Most social media users want their chosen platforms free from harassment and porn. But they also want to see the content they choose to see. This means platforms face an irreconcilable contradiction: while platforms promise an open space for participation and community, every one of them imposes rules of some kind.
In the early days of social media, content moderation was hidden away, even disavowed. But the illusion of the open platform has, in recent years, begun to crumble. Today, content moderation has never been more important, or more controversial. In Custodians of the Internet, Tarleton Gillespie investigates how social media platforms police what we post online – and the societal impact of these decisions.
“I've been writing about the impact of platforms and the digital transformation for fifteen years,” said Gillespie. “This book explains how content moderation works: how the platforms think of their responsibilities, the way they create and articulate the rules, the labor behind the scenes, and recent efforts to automate it all.” Based on interviews with content moderators, creators, and consumers, this book contributes to the current debates about the public responsibilities of platforms, be it about harassment, data privacy, or political propaganda.

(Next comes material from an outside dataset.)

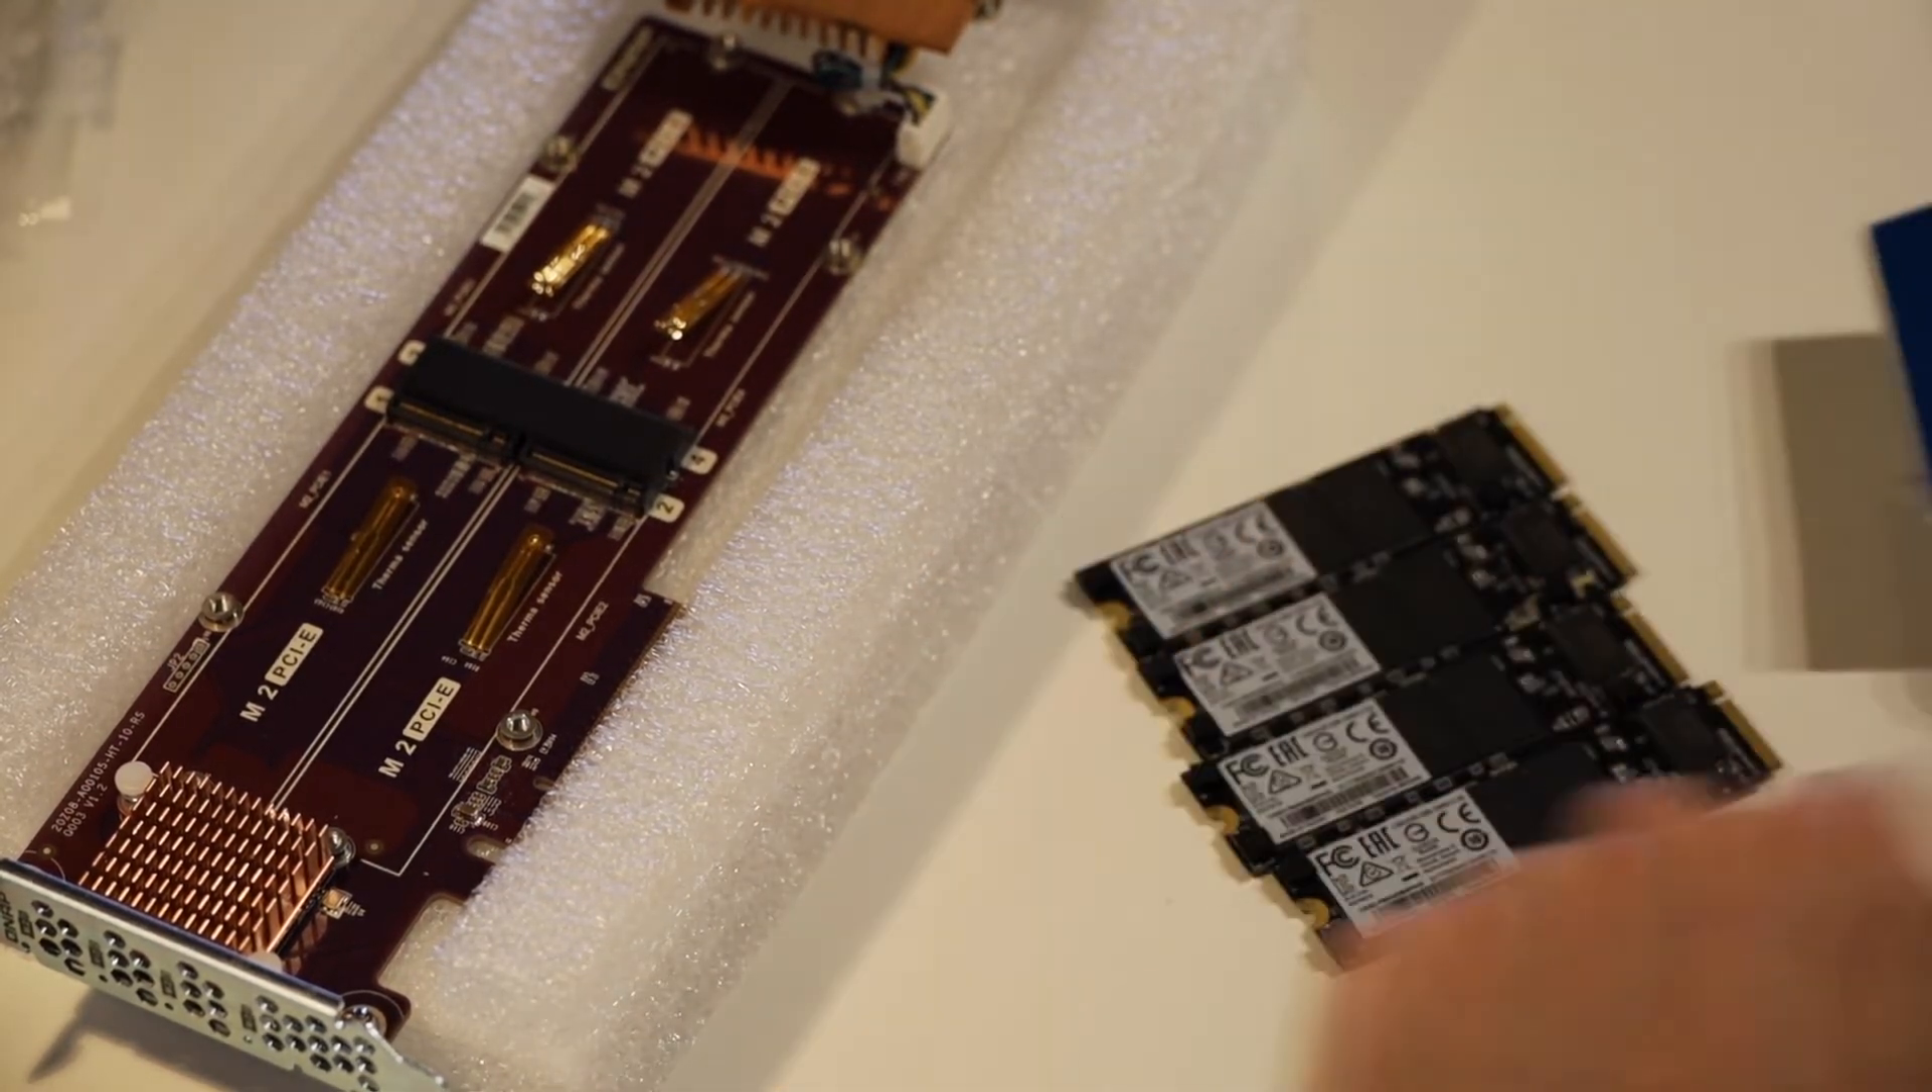So that's our SSD drives all done with those adhesives on the underside to help raise them up and provide extra support. So you might have noticed I haven't put them all straight into the expansion card yet.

Gillespie argues that content moderation still receives too little public scrutiny. How and why platforms moderate can shape societal norms and alter the contours of public discourse, cultural production, and the fabric of society.
About the Author
Tarleton Gillespie is a principal researcher at Microsoft Research New England, and an affiliated associate professor at Cornell University in the Department of Communication and the Department of Information Science. He cofounded the blog Culture Digitally. His previous book is the award-winning Wired Shut: Copyright and the Shape of Digital Culture (MIT 2007). He also co-edited Media Technologies: Essays on Communication, Materiality, and Society (MIT 2014)
His research has appeared in New Media & Society; Social Media & Society; The International Journal of Communication; Information, Communication, & Society; The Information Society; Limn; and Social Studies of Science. His writing has appeared in Wired, Salon, the Neiman Journalism Lab, and The Atlantic online, and he has been quoted in Wired, The Washington Post, The Wall Street Journal, Quartz, BBC Radio, and NPR.